Кэйт гордилась тем, что работала с детьми. Она и сама многому училась у них. Школа однозначно внушала детям, что необходимо быть богатым и успешным, но Кэйт видела: деньги, привилегии и образование несут с собой не меньше страданий, чем те, что она сама испытала в свои исковерканные детские годы. Она рассталась со своей ненавистью к тем, кто богат, и была благодарна за это. Она выбрала свою профессию не из-за денег, на самом деле она смотрела на работу как на своего рода призвание. К ней она никогда не относилась легко мысленно и часто обнаруживала, что в конце рабочего дня ей трудно от нее отключиться. Но сегодня ей это было необходимо, чтобы помочь Бине подготовиться к важному вечеру, а позднее представить Майкла Эллиоту и Брайсу за ужином.
Она ждала в классе Эллиота, пока тот заталкивал многострадальный пакет от завтрака в мусорное ведро, затем рылся в своем неопрятном столе.
— Знаешь, трудно не думать о Брайане.
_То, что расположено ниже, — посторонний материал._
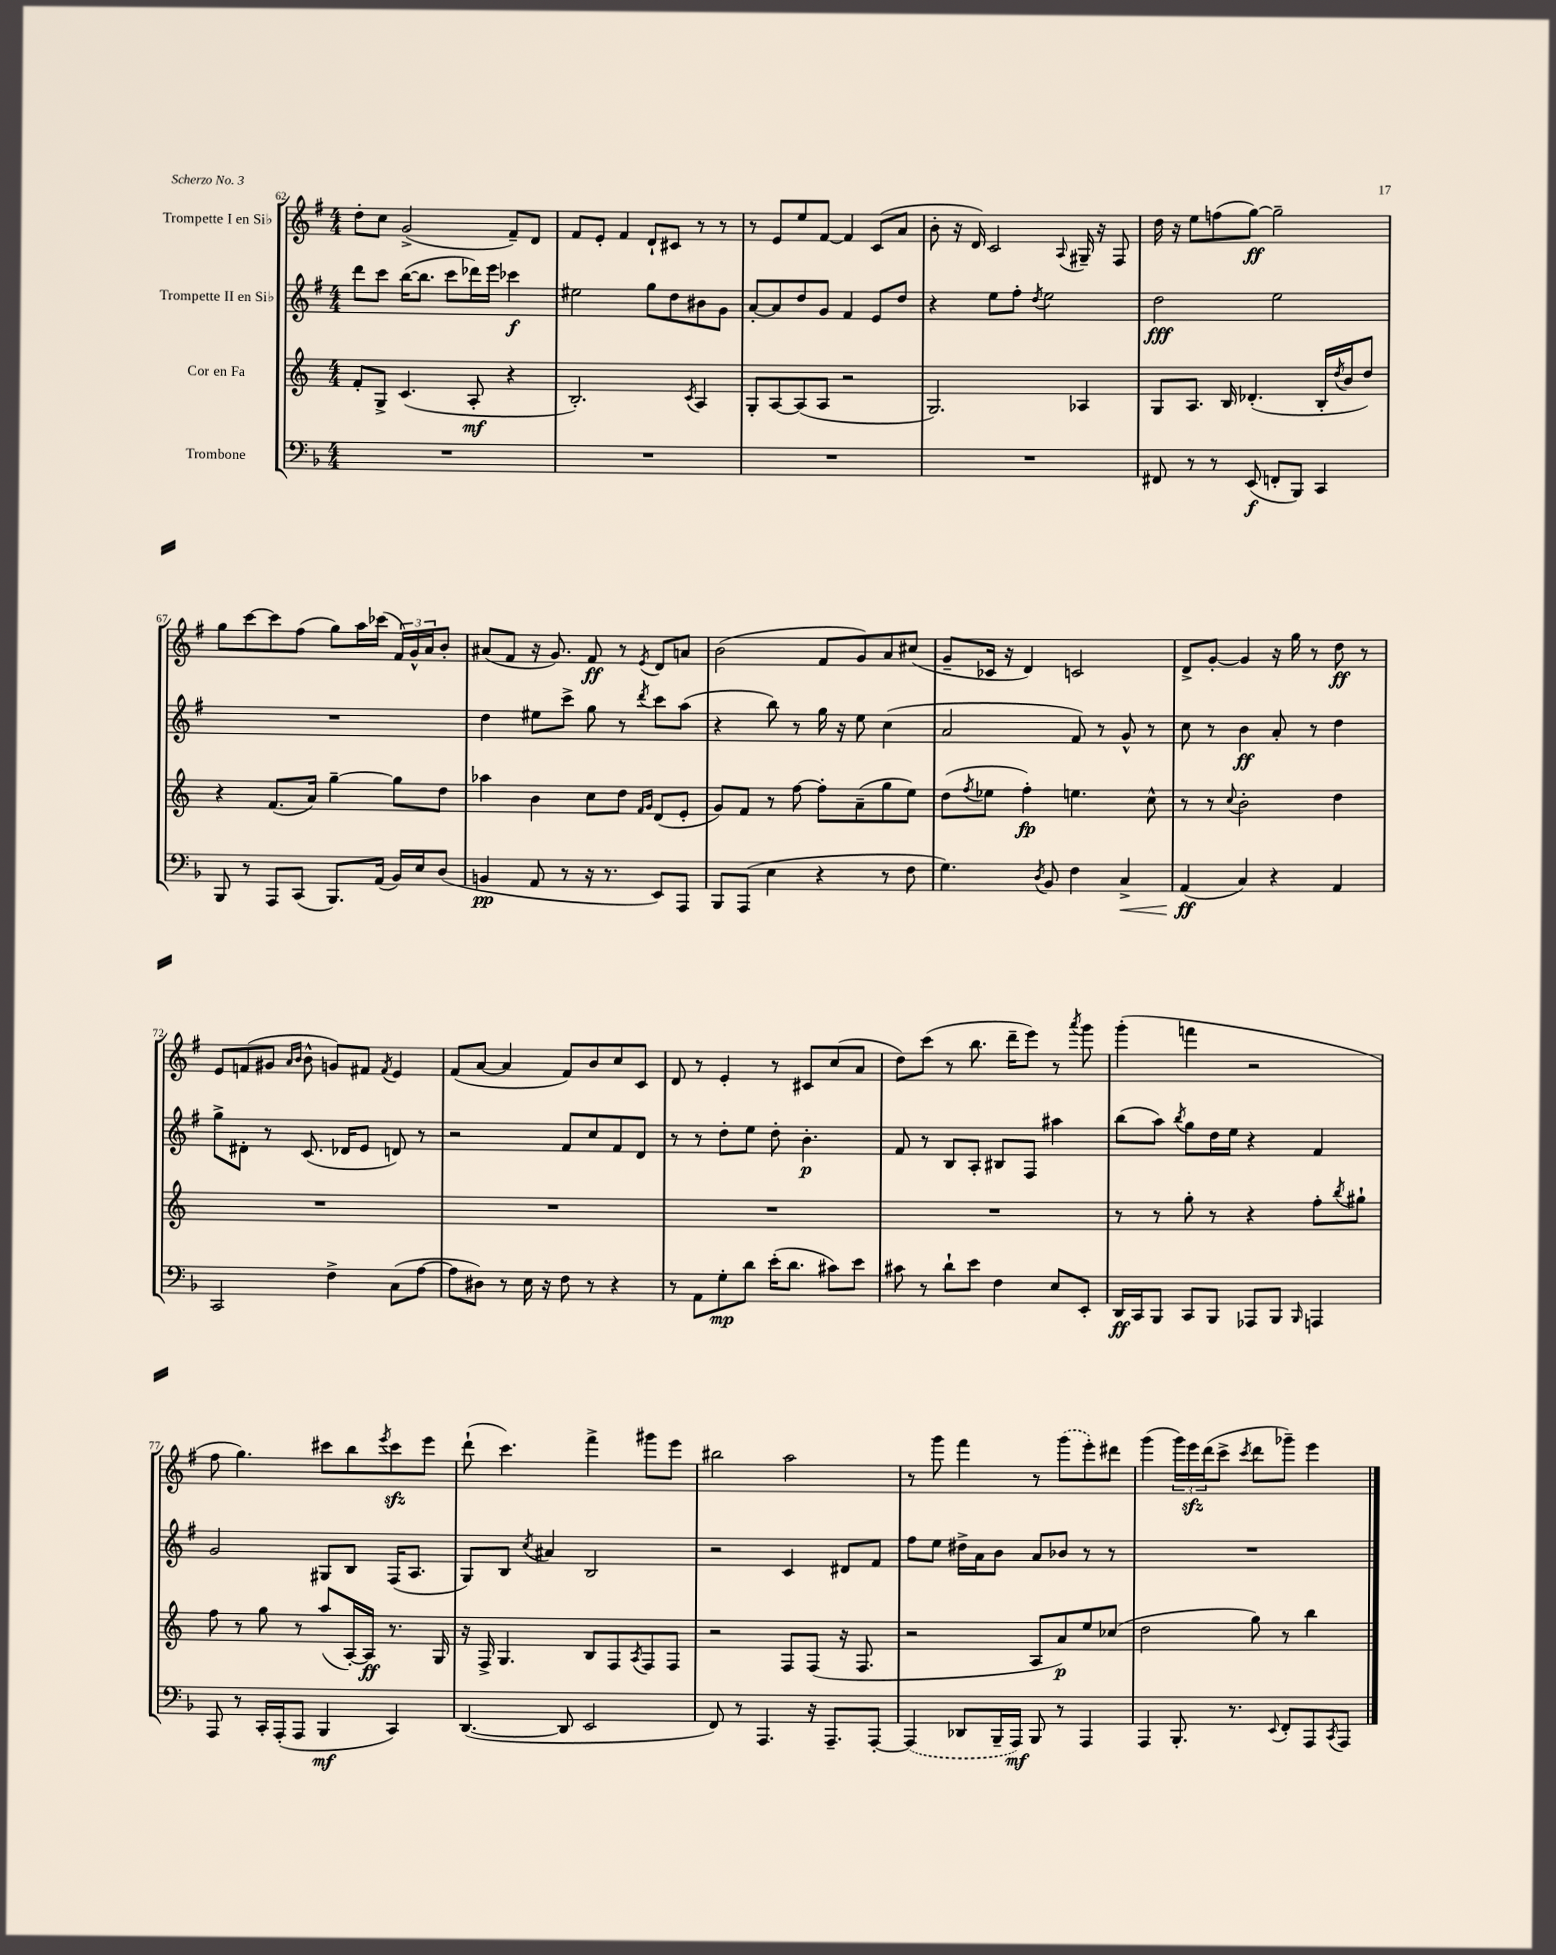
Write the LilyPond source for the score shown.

<<
\new StaffGroup <<
\new Staff = "s0" \with { instrumentName = "Trompette I en Sib" } {
    \clef treble \key g \major \numericTimeSignature \time 4/4
    d''8-. c''8 g'2->( fis'8--) d'8 |
    fis'8 e'8-. fis'4 d'8-! cis'8 r8 r8 |
    r8 e'8 e''8 fis'8~ fis'4 c'8( a'8 |
    b'8-. r16 d'16) c'2 \appoggiatura { a8 } gis16-- r16 fis8 |
    d''16 r16 e''8 f''8( g''8~\ff) g''2-- |
    g''8 c'''8~ c'''8 fis''8( g''8) a''16 ces'''16( \tuplet 3/2 { fis'16) g'16-^ a'16 } b'8-. |
    ais'8( fis'8 r16 g'8.) fis'8\ff r8 \acciaccatura { e'8 } d'8 a'8 |
    b'2( fis'8 g'8) a'8 cis''8( |
    g'8-- ces'16 r16 d'4) c'2 |
    d'8-> g'8~-. g'4 r16 g''16 r8 d''8\ff r8 |
    e'8 f'8( gis'8 \grace { a'16 b'16 } b'8-^ g'8) fis'8 \acciaccatura { fis'8 } e'4 |
    fis'8( a'8~ a'4 fis'8) b'8 c''8 c'8 |
    d'8 r8 e'4-. r8 cis'8 c''8( a'8 |
    d''8) c'''8( r8 b''8. d'''16-- e'''8) r8 \acciaccatura { a'''8 } g'''8 |
    g'''4-.( f'''4 r2 |
    fis''8 g''4.) cis'''8 b''8 \acciaccatura { e'''8 } cis'''8\sfz e'''8 |
    d'''8-!( c'''4.) fis'''4-> gis'''8 e'''8 |
    bis''2 a''2 |
    r8 g'''8 fis'''4 r8 \once \slurDashed g'''8( e'''8-.) dis'''8 |
    g'''4( \tuplet 3/2 { g'''16) e'''16\sfz d'''16( } c'''8-> \acciaccatura { c'''8 } d'''8 ges'''8--) e'''4 \bar "|." |
}
\new Staff = "s1" \with { instrumentName = "Trompette II en Sib" } {
    \clef treble \key g \major \numericTimeSignature \time 4/4
    d'''8 c'''8 b''16~( b''8. c'''8 des'''16) e'''16 ces'''4\f |
    eis''2 g''8 d''8 bis'8 g'8 |
    a'8~-. a'8 d''8 g'8 fis'4 e'8 d''8 |
    r4 e''8 fis''8-. \acciaccatura { d''8 } e''2 |
    d''2\fff e''2 |
    R1 |
    d''4 eis''8 c'''8-> g''8 r8 \acciaccatura { d'''8 } c'''8 a''8( |
    r4 b''8) r8 g''16 r16 e''8 c''4( |
    a'2 fis'8) r8 g'8-^ r8 |
    c''8 r8 b'4\ff a'8-. r8 d''4 |
    g''8-> dis'8-. r8 c'8.( des'16 e'8 d'8) r8 |
    r2 fis'8 c''8 fis'8 d'8 |
    r8 r8 d''8-. e''8 d''8-. b'4.-.\p |
    fis'8 r8 b8 a8-. bis8 fis8 ais''4 |
    b''8( a''8) \acciaccatura { b''8 } g''8 d''16 e''16 r4 fis'4 |
    g'2 gis8 b8 fis16( a8. |
    g8) b8 \acciaccatura { c''8 } ais'4 b2 |
    r2 c'4 dis'8 fis'8 |
    fis''8 e''8 dis''16-> a'16 b'8 a'8 bes'8 r8 r8 |
    R1 \bar "|." |
}
\new Staff = "s2" \with { instrumentName = "Cor en Fa" } {
    \clef treble \key c \major \numericTimeSignature \time 4/4
    f'8-. g8-> c'4.( a8-.\mf r4 |
    b2.-.) \acciaccatura { c'8 } a4 |
    g8-. a8~ a8( a8 r2 |
    g2.) aes4 |
    g8 a8. b16 des'4.-.( b16-. \acciaccatura { d''8 } b'16 d''8) |
    r4 f'8.( a'16) g''4~-- g''8 d''8 |
    aes''4 b'4 c''8 d''8 \grace { f'16 g'16 } d'8( e'8-. |
    g'8) f'8 r8 f''8~ f''8-. a'8--( g''8 e''8) |
    d''8( \acciaccatura { f''8 } ees''8 f''4-.\fp) e''4. c''8-^ |
    r8 r8 \appoggiatura { c''8 } b'2-. d''4 |
    R1 |
    R1 |
    R1 |
    R1 |
    r8 r8 g''8-. r8 r4 f''8-. \acciaccatura { b''8 } gis''8-! |
    f''8 r8 g''8 r8 a''8( a16~-.) a16\ff r8. g16 |
    r16 f16-> g4. b8 f8 \acciaccatura { a8 } f8 f8 |
    r2 f8 f8( r16 f8. |
    r2 a8 a'8\p) e''8 ces''8( |
    d''2 g''8) r8 b''4 \bar "|." |
}
\new Staff = "s3" \with { instrumentName = "Trombone" } {
    \clef bass \key f \major \numericTimeSignature \time 4/4
    R1 |
    R1 |
    R1 |
    R1 |
    fis,8 r8 r8 e,8\f( f,8-. bes,,8) c,4 |
    bes,,8 r8 a,,8 c,8( bes,,8.) a,16( bes,16) e16 d8( |
    b,4\pp a,8 r8 r16 r8. e,8) a,,8 |
    bes,,8 a,,8( e4 r4 r8 f8 |
    g4.) \acciaccatura { d8 } bes,8 f4 c4->\< |
    a,4\ff\!( c4) r4 a,4 |
    c,2 f4-> c8( a8~ |
    a8 dis8) r8 e16 r16 f8 r8 r4 |
    r8 a,8 g8-.\mp d'8 e'16-.( d'8. cis'8) e'8 |
    cis'8 r8 d'8-! e'8 f4 e8 e,8-. |
    d,16\ff c,16 bes,,8 c,8 bes,,8 aes,,8 bes,,8 \grace { bes,,16 } a,,4 |
    a,,8 r8 c,16-. a,,16-.( a,,8 bes,,4\mf c,4) |
    d,4.~( d,8 e,2 |
    f,8) r8 a,,4. r16 a,,8.-- a,,8~-. |
    \once \slurDashed a,,4( des,8 bes,,16-- a,,16\mf) bes,,8 r8 a,,4 |
    a,,4 bes,,8.-. r8. \appoggiatura { e,8 } f,8-. a,,8 \acciaccatura { c,8 } a,,8 \bar "|." |
}
>>
>>
\layout { \context { \Score currentBarNumber = #62 } }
Он такой славный, и ему было по-настоящему тяжело. Я думаю, его разочарование в том, что колдовство не помогло, да и не могло помочь, может впоследствии создать ему проблемы, — вздыхала Кэйт. — Мальчишки куда более хрупкие, чем девочки.
— Будешь еще мне рассказывать об этом! — глубоко вздохнул и Эллиот. — Я до сих пор не могу забыть, как Филлис Беллусико сказал мне про мой запах.
— Правда? — спросила Кэйт, всегда готовая превратиться в зрителя. Она привыкла к выходкам Эллиота. Со времен колледжа они развлекали друг друга, припоминая черный юмор из своего детства.
— Ну, да, — подтвердил Эллиот без энтузиазма, — но от меня пахло хорошо. Должно было пахнуть хорошо. Я вылил в трусы целый флакон маминых духов «Белые плечи».
— Фью-фью, — произнесла Кэйт, подражая кое-кому из своих «пациентов». — Пожалуй, Брайан был прав. Должна согласиться с Филлисом. Это и правда было?…
— Да, в третьем классе, но после некой специальной терапии и с помощью и любовью Брайса я надеюсь избавиться от этого воспоминания лет этак через десять.
Кэйт радовалась, когда Эллиот был в ударе. Она не могла не рассмеяться.
— Мальчишки привыкли ломать вещи, которые любят.
— Если они не в состоянии уничтожить их, — горько добавил Эллиот — дети часто изводили его в школе. Через минуту он сказал: — Мне нужно зайти в «Дин и Де-Люка» за рисом для нашего сегодняшнего ужина. Брайс готовит свое всемирно знаменитое ризотто. Ты можешь сказать Майклу, что это твой рецепт. Это путь к сердцу мужчины…
Кэйт бросила подозрительный взгляд и ответила:
— Да уж, и прошу, веди себя безупречно. Эллиот, ты не можешь просто…
— Нет, — прервал ее Эллиот, — я ничего не могу просто так. — Он подошел и быстро обнял ее. — Я не хочу ни обескураживать, ни критиковать вас. Просто я хочу убедиться, что вы знаете, что делаете.